**Goal of the exercise**
The string "като" may appear on lines of the entries below; report how many such lines there are, and only that.
⟨
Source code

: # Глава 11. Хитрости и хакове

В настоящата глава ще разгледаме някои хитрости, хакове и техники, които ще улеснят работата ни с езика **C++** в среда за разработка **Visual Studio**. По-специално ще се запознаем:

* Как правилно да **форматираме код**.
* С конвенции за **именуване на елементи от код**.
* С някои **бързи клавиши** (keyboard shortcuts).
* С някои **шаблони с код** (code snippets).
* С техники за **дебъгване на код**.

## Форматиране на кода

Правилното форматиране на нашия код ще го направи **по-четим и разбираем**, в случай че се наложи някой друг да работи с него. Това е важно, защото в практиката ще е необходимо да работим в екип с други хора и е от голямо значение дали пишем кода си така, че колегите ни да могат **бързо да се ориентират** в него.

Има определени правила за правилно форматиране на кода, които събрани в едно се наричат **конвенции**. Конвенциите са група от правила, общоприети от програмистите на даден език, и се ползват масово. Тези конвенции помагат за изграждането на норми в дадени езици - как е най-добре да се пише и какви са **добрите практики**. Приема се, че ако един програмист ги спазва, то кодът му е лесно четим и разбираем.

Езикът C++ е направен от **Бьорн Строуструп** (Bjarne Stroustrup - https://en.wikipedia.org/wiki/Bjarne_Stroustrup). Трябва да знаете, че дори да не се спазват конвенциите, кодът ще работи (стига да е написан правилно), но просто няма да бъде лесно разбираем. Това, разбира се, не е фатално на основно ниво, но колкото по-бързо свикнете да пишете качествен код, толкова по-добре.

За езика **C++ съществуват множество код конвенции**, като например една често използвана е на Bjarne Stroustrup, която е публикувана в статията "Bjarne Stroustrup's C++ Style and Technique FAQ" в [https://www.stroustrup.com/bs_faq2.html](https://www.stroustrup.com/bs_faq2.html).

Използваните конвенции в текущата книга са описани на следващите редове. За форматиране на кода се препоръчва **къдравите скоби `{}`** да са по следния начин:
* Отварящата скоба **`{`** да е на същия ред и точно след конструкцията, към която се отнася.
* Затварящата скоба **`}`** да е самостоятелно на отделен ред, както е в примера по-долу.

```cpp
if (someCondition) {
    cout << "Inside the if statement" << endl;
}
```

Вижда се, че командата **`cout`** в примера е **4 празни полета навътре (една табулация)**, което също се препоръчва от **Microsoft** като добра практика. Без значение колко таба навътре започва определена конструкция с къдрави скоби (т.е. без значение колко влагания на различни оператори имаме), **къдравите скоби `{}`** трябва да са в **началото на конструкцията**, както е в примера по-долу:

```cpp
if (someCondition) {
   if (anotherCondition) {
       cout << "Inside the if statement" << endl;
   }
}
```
⟩
**Written solution**
2